About one-fifth of the donation came from county Farm Bureaus.
The monument, titled Voices from the Garden, is being installed in stages on Richmond’s Capitol Square and is the first of its kind nationwide. It recognizes a wide range of women’s achievements with a dozen life-size bronze statues in a landscaped plaza. It will be dedicated in October.
Copenhaver, who died in 1940 at age 72, was an early member of the Farm Bureau federation and served as its director of information. A proponent of cooperative marketing strategies, she coordinated the production of textiles out of her home, Rosemont, and hired women to craft home goods using local wool. Rosemont’s textiles were sold through a mail-order catalog and attracted customers throughout the U.S. and in Asia, Europe and South America. After Copenhaver’s death, the business was incorporated as Laura Copenhaver Industries. It operated until 2012.
Additionally, Copenhaver carried on a family tradition of service to the Lutheran Church. Her advocacy inspired the Women’s Missionary Society of the United Lutheran Church in America to found the Konnarock Training School to provide elementary-level education for children in Smyth County who did not have access to other public schools.
VFBF President Wayne F. Pryor said Copenhaver’s legacy, and her service to both Southwest Virginia and to Farm Bureau, are considerable, though not necessarily recognized statewide. “We’re extremely pleased to help share her story and help create this lasting tribute.”

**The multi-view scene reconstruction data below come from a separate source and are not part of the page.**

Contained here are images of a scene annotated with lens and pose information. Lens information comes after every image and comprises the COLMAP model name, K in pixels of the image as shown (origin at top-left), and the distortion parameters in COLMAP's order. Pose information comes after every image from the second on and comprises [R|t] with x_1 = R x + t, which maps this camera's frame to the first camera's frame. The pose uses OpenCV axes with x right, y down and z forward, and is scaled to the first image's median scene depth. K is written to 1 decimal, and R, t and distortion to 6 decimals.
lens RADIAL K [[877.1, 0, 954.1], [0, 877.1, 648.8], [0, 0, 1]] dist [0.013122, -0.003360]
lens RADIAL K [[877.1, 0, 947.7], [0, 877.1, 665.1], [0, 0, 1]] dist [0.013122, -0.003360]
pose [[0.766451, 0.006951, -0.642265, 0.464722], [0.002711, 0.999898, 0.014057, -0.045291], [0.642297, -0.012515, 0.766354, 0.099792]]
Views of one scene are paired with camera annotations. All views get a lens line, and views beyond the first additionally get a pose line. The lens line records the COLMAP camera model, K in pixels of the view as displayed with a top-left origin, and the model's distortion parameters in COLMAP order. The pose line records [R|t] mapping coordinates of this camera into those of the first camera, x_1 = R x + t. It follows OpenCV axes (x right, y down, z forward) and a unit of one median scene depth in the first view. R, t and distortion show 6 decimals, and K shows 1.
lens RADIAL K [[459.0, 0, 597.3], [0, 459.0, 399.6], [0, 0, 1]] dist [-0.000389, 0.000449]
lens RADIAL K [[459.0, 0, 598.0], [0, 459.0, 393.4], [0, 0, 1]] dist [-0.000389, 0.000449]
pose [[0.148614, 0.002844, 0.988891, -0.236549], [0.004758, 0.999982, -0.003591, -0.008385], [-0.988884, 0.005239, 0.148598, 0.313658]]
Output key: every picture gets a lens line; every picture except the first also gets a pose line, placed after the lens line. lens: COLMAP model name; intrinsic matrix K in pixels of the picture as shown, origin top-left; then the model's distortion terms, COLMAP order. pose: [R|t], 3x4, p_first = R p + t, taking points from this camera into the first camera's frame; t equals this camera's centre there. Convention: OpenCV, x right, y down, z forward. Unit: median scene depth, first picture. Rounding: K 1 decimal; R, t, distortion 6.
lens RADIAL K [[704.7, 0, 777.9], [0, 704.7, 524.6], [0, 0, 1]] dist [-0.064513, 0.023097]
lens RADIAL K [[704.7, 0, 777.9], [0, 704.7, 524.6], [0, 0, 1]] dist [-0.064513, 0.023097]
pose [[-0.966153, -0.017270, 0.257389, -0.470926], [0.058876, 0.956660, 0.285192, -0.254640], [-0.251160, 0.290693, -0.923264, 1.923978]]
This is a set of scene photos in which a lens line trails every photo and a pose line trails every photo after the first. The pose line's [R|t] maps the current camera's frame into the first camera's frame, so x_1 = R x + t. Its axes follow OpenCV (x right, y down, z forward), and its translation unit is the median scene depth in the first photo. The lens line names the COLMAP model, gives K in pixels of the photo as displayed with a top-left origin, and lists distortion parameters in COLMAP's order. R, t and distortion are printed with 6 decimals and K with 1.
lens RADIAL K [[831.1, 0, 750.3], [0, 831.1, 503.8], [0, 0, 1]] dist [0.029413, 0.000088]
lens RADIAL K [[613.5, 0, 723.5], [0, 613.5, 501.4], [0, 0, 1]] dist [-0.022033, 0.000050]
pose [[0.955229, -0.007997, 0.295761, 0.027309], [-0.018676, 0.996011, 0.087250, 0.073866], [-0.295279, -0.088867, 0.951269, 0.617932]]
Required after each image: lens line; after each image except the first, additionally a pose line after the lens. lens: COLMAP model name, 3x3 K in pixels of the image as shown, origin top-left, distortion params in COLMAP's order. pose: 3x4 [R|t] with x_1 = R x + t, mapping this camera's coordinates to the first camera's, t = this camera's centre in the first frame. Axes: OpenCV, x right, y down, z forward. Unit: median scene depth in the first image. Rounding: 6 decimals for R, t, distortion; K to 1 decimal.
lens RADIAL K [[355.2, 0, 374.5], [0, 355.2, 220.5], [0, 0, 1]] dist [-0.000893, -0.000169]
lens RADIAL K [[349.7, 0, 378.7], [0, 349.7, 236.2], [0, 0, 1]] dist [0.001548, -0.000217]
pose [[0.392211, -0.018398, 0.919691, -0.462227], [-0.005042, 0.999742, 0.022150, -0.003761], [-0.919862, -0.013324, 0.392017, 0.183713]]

Emily F. Edmondson, a Tazewell County cattle producer who serves on the VFBF board of directors, called Copenhaver a visionary. “Women in Virginia have always been crucial to the success of agriculture. They are now the fastest-growing segment of new Virginia farmers,” Edmondson noted. “The Virginia Farm Bureau is richer for Laura Copenhaver’s early efforts, and we strive to make a better environment for all Virginians and especially its farmers.”
Edmondson, who also serves as rector of the Christ Episcopal Church in Marion, said she looks forward to visiting the completed monument with her daughter, daughter-in-law and granddaughter “so they can see and appreciate what they as women can do for Virginia’s future.
“This monument looks to the past and recognizes many of the women who made a positive impact for others. But this monument will also inspire women to keep striving for excellence, bravery, love and service for family and community, so that Virginia becomes an even better place to live.”
Other women to be honored with statues in the monument are Jamestown colonist Anne Burras Laydon; Pamunkey chief Cockacoeske; frontierswoman Mary Draper Ingles; first lady Martha Washington; Colonial printer Clementina Rind; seamstress and author Elizabeth Keckly; Civil War hospital administrator Sally L. Tompkins; entrepreneur and civil rights leader Maggie L. Walker; physician Sarah G. Jones; educator Virginia E. Randolph; and suffragist and artist Adele Clark.
The names of Copenhaver’s mother and daughter are included on a glass wall at the monument that currently honors more than 230 Virginia women for their accomplishments. Information about the monument is available at womensmonumentcom.virginia.gov.